Integration by Substitution – Definition, Formula

 Substitution integration is an important integration method used when the functions to be integrated are complex functions or when direct integration of functions is not possible. The integral of a function is simplified by this integral method by permutation by reducing a given function to a simplified function. 

Integral by substitution is used when the integral of a given function cannot be obtained directly because the given algebraic function is not in canonical form. In addition, the given function can be reduced to the canonical form with proper substitution. Consider the indefinite integral of the functions f (x), ∫f (x). dx. Now this integral can be converted to another form by replacing x with g (t) and x = g (t). 

 I = ∫f (x). dx 

 Since x = g (t), dx / dt = g` (t) dx = g'(t). dt 

 I = ∫f (x). dx = ∫f (g (t)). g ′ (t). dt

Definite Integral: 

The definite integral is the area below the curve between the two fixed limits. For the function f (x) defined for the x-axis, the definite integral is expressed as abf(x)dx. Where a is the lower limit and b is the upper limit. Divide the area into rectangles and add them together to find the area below the curve between the two boundaries. The area will be more realistic if there are more rectangles. Therefore, divide the area into an infinite number of rectangles, each of the same (very small) size, and sum all the areas. This is the basic theory behind definite integrals. 
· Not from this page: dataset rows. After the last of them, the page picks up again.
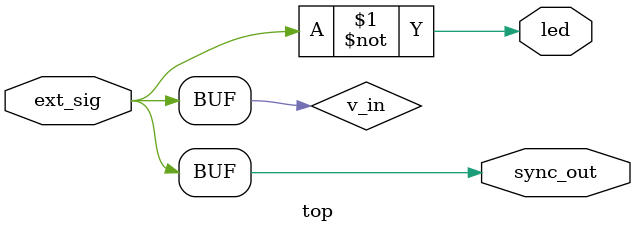
<source format=sv>
module top
#(
    parameter LED_ACTIVE_LOW = 1  // 0 = ativo-alto; 1 = ativo-baixo (muitas placas)
)
(
    input  wire ext_sig,   // entrada externa (K3)
    output wire led,       // LED blink (segue ext_sig)
    output wire sync_out   // espelha o valor lido
);

    // nível “lógico” do que lemos
    wire v_in = ext_sig;

    // LED com correção de polaridade
    assign led      = (LED_ACTIVE_LOW ? ~v_in : v_in);
    assign sync_out = v_in;

endmodule

</source>
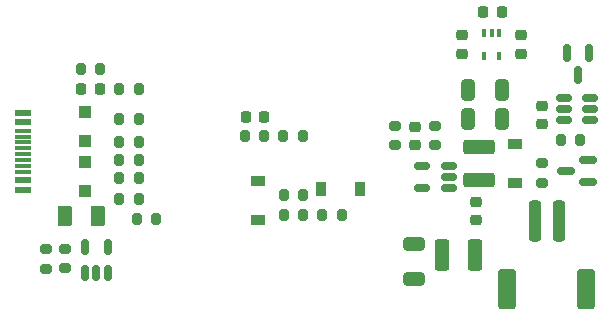
<source format=gbr>
%TF.GenerationSoftware,KiCad,Pcbnew,(5.99.0-13244-g73f40b11ee)*%
%TF.CreationDate,2021-12-26T18:18:12+01:00*%
%TF.ProjectId,TheKNOBDaughterboard,5468654b-4e4f-4424-9461-756768746572,rev?*%
%TF.SameCoordinates,Original*%
%TF.FileFunction,Paste,Top*%
%TF.FilePolarity,Positive*%
%FSLAX46Y46*%
G04 Gerber Fmt 4.6, Leading zero omitted, Abs format (unit mm)*
G04 Created by KiCad (PCBNEW (5.99.0-13244-g73f40b11ee)) date 2021-12-26 18:18:12*
%MOMM*%
%LPD*%
G01*
G04 APERTURE LIST*
G04 Aperture macros list*
%AMRoundRect*
0 Rectangle with rounded corners*
0 $1 Rounding radius*
0 $2 $3 $4 $5 $6 $7 $8 $9 X,Y pos of 4 corners*
0 Add a 4 corners polygon primitive as box body*
4,1,4,$2,$3,$4,$5,$6,$7,$8,$9,$2,$3,0*
0 Add four circle primitives for the rounded corners*
1,1,$1+$1,$2,$3*
1,1,$1+$1,$4,$5*
1,1,$1+$1,$6,$7*
1,1,$1+$1,$8,$9*
0 Add four rect primitives between the rounded corners*
20,1,$1+$1,$2,$3,$4,$5,0*
20,1,$1+$1,$4,$5,$6,$7,0*
20,1,$1+$1,$6,$7,$8,$9,0*
20,1,$1+$1,$8,$9,$2,$3,0*%
G04 Aperture macros list end*
%ADD10RoundRect,0.250000X-0.325000X-0.650000X0.325000X-0.650000X0.325000X0.650000X-0.325000X0.650000X0*%
%ADD11RoundRect,0.200000X-0.275000X0.200000X-0.275000X-0.200000X0.275000X-0.200000X0.275000X0.200000X0*%
%ADD12RoundRect,0.150000X0.512500X0.150000X-0.512500X0.150000X-0.512500X-0.150000X0.512500X-0.150000X0*%
%ADD13RoundRect,0.250000X-0.250000X-1.500000X0.250000X-1.500000X0.250000X1.500000X-0.250000X1.500000X0*%
%ADD14RoundRect,0.250001X-0.499999X-1.449999X0.499999X-1.449999X0.499999X1.449999X-0.499999X1.449999X0*%
%ADD15RoundRect,0.200000X0.200000X0.275000X-0.200000X0.275000X-0.200000X-0.275000X0.200000X-0.275000X0*%
%ADD16R,1.450000X0.600000*%
%ADD17R,1.450000X0.300000*%
%ADD18RoundRect,0.200000X0.275000X-0.200000X0.275000X0.200000X-0.275000X0.200000X-0.275000X-0.200000X0*%
%ADD19RoundRect,0.250000X-1.075000X0.375000X-1.075000X-0.375000X1.075000X-0.375000X1.075000X0.375000X0*%
%ADD20RoundRect,0.200000X-0.200000X-0.275000X0.200000X-0.275000X0.200000X0.275000X-0.200000X0.275000X0*%
%ADD21R,1.200000X0.900000*%
%ADD22R,0.900000X1.200000*%
%ADD23RoundRect,0.225000X0.225000X0.250000X-0.225000X0.250000X-0.225000X-0.250000X0.225000X-0.250000X0*%
%ADD24RoundRect,0.150000X0.150000X-0.512500X0.150000X0.512500X-0.150000X0.512500X-0.150000X-0.512500X0*%
%ADD25RoundRect,0.150000X0.587500X0.150000X-0.587500X0.150000X-0.587500X-0.150000X0.587500X-0.150000X0*%
%ADD26RoundRect,0.225000X0.250000X-0.225000X0.250000X0.225000X-0.250000X0.225000X-0.250000X-0.225000X0*%
%ADD27R,0.400000X0.650000*%
%ADD28RoundRect,0.225000X-0.250000X0.225000X-0.250000X-0.225000X0.250000X-0.225000X0.250000X0.225000X0*%
%ADD29RoundRect,0.250000X-0.650000X0.325000X-0.650000X-0.325000X0.650000X-0.325000X0.650000X0.325000X0*%
%ADD30RoundRect,0.250000X0.375000X0.625000X-0.375000X0.625000X-0.375000X-0.625000X0.375000X-0.625000X0*%
%ADD31R,1.000000X1.000000*%
%ADD32RoundRect,0.150000X-0.150000X0.587500X-0.150000X-0.587500X0.150000X-0.587500X0.150000X0.587500X0*%
%ADD33RoundRect,0.250000X-0.375000X-1.075000X0.375000X-1.075000X0.375000X1.075000X-0.375000X1.075000X0*%
G04 APERTURE END LIST*
D10*
%TO.C,C9*%
X113675000Y-94800000D03*
X116625000Y-94800000D03*
%TD*%
D11*
%TO.C,R5*%
X119990000Y-102655000D03*
X119990000Y-101005000D03*
%TD*%
D12*
%TO.C,U3*%
X112127500Y-103130000D03*
X112127500Y-102180000D03*
X112127500Y-101230000D03*
X109852500Y-101230000D03*
X109852500Y-103130000D03*
%TD*%
%TO.C,U2*%
X124077500Y-97380000D03*
X124077500Y-96430000D03*
X124077500Y-95480000D03*
X121802500Y-95480000D03*
X121802500Y-96430000D03*
X121802500Y-97380000D03*
%TD*%
D11*
%TO.C,R15*%
X107490000Y-97855000D03*
X107490000Y-99505000D03*
%TD*%
D13*
%TO.C,J1*%
X119380000Y-105940303D03*
X121380000Y-105940303D03*
D14*
X117030000Y-111690303D03*
X123730000Y-111690303D03*
%TD*%
D15*
%TO.C,R19*%
X82575000Y-93000000D03*
X80925000Y-93000000D03*
%TD*%
%TO.C,R7*%
X85825000Y-100770000D03*
X84175000Y-100770000D03*
%TD*%
D16*
%TO.C,J2*%
X76045000Y-96750000D03*
X76045000Y-97550000D03*
D17*
X76045000Y-98750000D03*
X76045000Y-99750000D03*
X76045000Y-100250000D03*
X76045000Y-101250000D03*
D16*
X76045000Y-102450000D03*
X76045000Y-103250000D03*
X76045000Y-103250000D03*
X76045000Y-102450000D03*
D17*
X76045000Y-101750000D03*
X76045000Y-100750000D03*
X76045000Y-99250000D03*
X76045000Y-98250000D03*
D16*
X76045000Y-97550000D03*
X76045000Y-96750000D03*
%TD*%
D18*
%TO.C,R1*%
X79610000Y-109915000D03*
X79610000Y-108265000D03*
%TD*%
D19*
%TO.C,L2*%
X114650000Y-99650000D03*
X114650000Y-102450000D03*
%TD*%
D15*
%TO.C,R17*%
X96475000Y-98725000D03*
X94825000Y-98725000D03*
%TD*%
D20*
%TO.C,R10*%
X98100000Y-105425000D03*
X99750000Y-105425000D03*
%TD*%
D18*
%TO.C,R9*%
X78000000Y-109925000D03*
X78000000Y-108275000D03*
%TD*%
D21*
%TO.C,D5*%
X117650000Y-99400000D03*
X117650000Y-102700000D03*
%TD*%
D22*
%TO.C,D4*%
X104575000Y-103175000D03*
X101275000Y-103175000D03*
%TD*%
D15*
%TO.C,R4*%
X85825000Y-104000000D03*
X84175000Y-104000000D03*
%TD*%
D23*
%TO.C,C3*%
X116550000Y-88250000D03*
X115000000Y-88250000D03*
%TD*%
D15*
%TO.C,R18*%
X85825000Y-94750000D03*
X84175000Y-94750000D03*
%TD*%
D20*
%TO.C,R6*%
X84175000Y-102300000D03*
X85825000Y-102300000D03*
%TD*%
D24*
%TO.C,U1*%
X81300000Y-110337500D03*
X82250000Y-110337500D03*
X83200000Y-110337500D03*
X83200000Y-108062500D03*
X81300000Y-108062500D03*
%TD*%
D23*
%TO.C,C10*%
X96425000Y-97075000D03*
X94875000Y-97075000D03*
%TD*%
D15*
%TO.C,R20*%
X87325000Y-105750000D03*
X85675000Y-105750000D03*
%TD*%
D25*
%TO.C,Q1*%
X123877500Y-102630000D03*
X123877500Y-100730000D03*
X122002500Y-101680000D03*
%TD*%
D26*
%TO.C,C5*%
X113212500Y-91737500D03*
X113212500Y-90187500D03*
%TD*%
D15*
%TO.C,R11*%
X103000000Y-105425000D03*
X101350000Y-105425000D03*
%TD*%
D10*
%TO.C,C8*%
X113675000Y-97300000D03*
X116625000Y-97300000D03*
%TD*%
D15*
%TO.C,R8*%
X85825000Y-99240000D03*
X84175000Y-99240000D03*
%TD*%
D27*
%TO.C,U4*%
X116362500Y-90012500D03*
X115712500Y-90012500D03*
X115062500Y-90012500D03*
X115062500Y-91912500D03*
X116362500Y-91912500D03*
%TD*%
D26*
%TO.C,C4*%
X114400000Y-104275000D03*
X114400000Y-105825000D03*
%TD*%
D28*
%TO.C,C7*%
X109190000Y-99455000D03*
X109190000Y-97905000D03*
%TD*%
D23*
%TO.C,C11*%
X82525000Y-94750000D03*
X80975000Y-94750000D03*
%TD*%
D28*
%TO.C,C1*%
X119990000Y-96155000D03*
X119990000Y-97705000D03*
%TD*%
D26*
%TO.C,C6*%
X118212500Y-91737500D03*
X118212500Y-90187500D03*
%TD*%
D21*
%TO.C,D3*%
X95925000Y-102525000D03*
X95925000Y-105825000D03*
%TD*%
D29*
%TO.C,C2*%
X109150000Y-107825000D03*
X109150000Y-110775000D03*
%TD*%
D20*
%TO.C,R12*%
X98100000Y-103675000D03*
X99750000Y-103675000D03*
%TD*%
D15*
%TO.C,R2*%
X123215000Y-99030000D03*
X121565000Y-99030000D03*
%TD*%
D30*
%TO.C,F1*%
X82400000Y-105500000D03*
X79600000Y-105500000D03*
%TD*%
D15*
%TO.C,R3*%
X85825000Y-97250000D03*
X84175000Y-97250000D03*
%TD*%
D11*
%TO.C,R14*%
X110940000Y-99505000D03*
X110940000Y-97855000D03*
%TD*%
D31*
%TO.C,D1*%
X81250000Y-100900000D03*
X81250000Y-103400000D03*
%TD*%
D32*
%TO.C,Q2*%
X123990000Y-91692500D03*
X122090000Y-91692500D03*
X123040000Y-93567500D03*
%TD*%
D33*
%TO.C,L1*%
X111500000Y-108800000D03*
X114300000Y-108800000D03*
%TD*%
D31*
%TO.C,D2*%
X81250000Y-99150000D03*
X81250000Y-96650000D03*
%TD*%
D15*
%TO.C,R16*%
X99725000Y-98725000D03*
X98075000Y-98725000D03*
%TD*%
M02*

</source>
The integral is the sum of the areas, and the definite integral is used to find the area within the boundary. Integration was first studied in the 3rd century BC. Used to find areas of circles, parabolas, and ellipses. Learn more about definite integrals and the properties of integrals.

Formula of Definite integral: 

Given a continuous function f (x) in the interval [a, b], divide the interval into n subintervals of equal width Δx and select points from each interval x ∗ i. In that case, the definite integral of (x) goes from a to b is abf(x)dx = i=0nf(xi)Δx . 

Evaluating definite integrals in this way can be very tedious due to the complexity of the calculation. In the second half of this chapter, we will develop a method for calculating definite integrals without taking the range of Riemann sum. However, for now, you can rely on the fact that definite integrals represent the area under the curve, and you can use geometric formulas to evaluate definite integrals and calculate their area. This is done to make sure that a particular integral represents a region. Therefore, we will explain what to do if the curve of the function falls below the x-axis.

Integrals of Exponential Functions: 

The format of the exponential function is f (x) = Cex for the constant C and the linear shift, reciprocal, and quotient of such functions. Exponential functions are common in science, so it would be very useful to be able to integrate them. 

The exponential function is probably the most efficient function from an arithmetic point of view. The exponential function y = e^x is its own derivative and integral.

The following formula can be used to combine exponential functions:

∫ex dx=ex+C

∫axdx=ax/lna+C

Steps to Integration by Substitution: 

The following steps will help you perform this integration method with replacement. 

 Step 1: Select the new variable t for the particular function you want to reduce. 

 Step 2: Find the dx value of the given integral. Where f (x) is integrated with respect to x. 

 Step 3: Make the necessary permutations with the function f (x) and the new value dx. 

 Step 4: Consolidate the functions obtained after the replacement. 

 Step 5: Reset the initial variable x to get the final result.

Important Substitutions in Integration by Substitution: 

Below are some of the important replacements that help simplify the specified expression and make the integration process easier to perform. Let’s review the specific substitutions below for integration by substitution. 

 For the integral function f (√a2-x2), use x = aSinθ or x = aCosθ. Use x = aSecθ or x = aCosecθ to integrate the function f (√x2-a2). For the integral of the function f (x2 + a2). Use f (√x2 + a2) 

 x = aTanθ, or x = aCotθ. Use x = cos2θ to integrate the functions f (√a−xa + x) and f (√a + xa−x).

Difference between the definite integral and the indefinite integral: 

The definite integral f(x) is a number that defines the area under the curves within the specified limits. It has an upper limit and lower limit and it gives a definite answer. Whereas the indefinite integral f(x) is a function and it has no upper and lower limits. It gives a solution to the question “what function produces f(x) when it is differentiated?”.

CONCLUSION

The integrals listed here are called definite integrals and can be interpreted as signed regions of the area in the plane surrounded by the graph of the definite integral between two points on the real line. Traditionally, the area above the horizontal axis of the plane is positive and the area below is negative. Integral is also related to the concept of indefinite integral. The derivative of this function is a given function. In this case, they are called indefinite integrals. The Fundamental Theorem of Calculus provides a way to combine definite and derivative to calculate the definite integral of a function when the indefinite integral is known.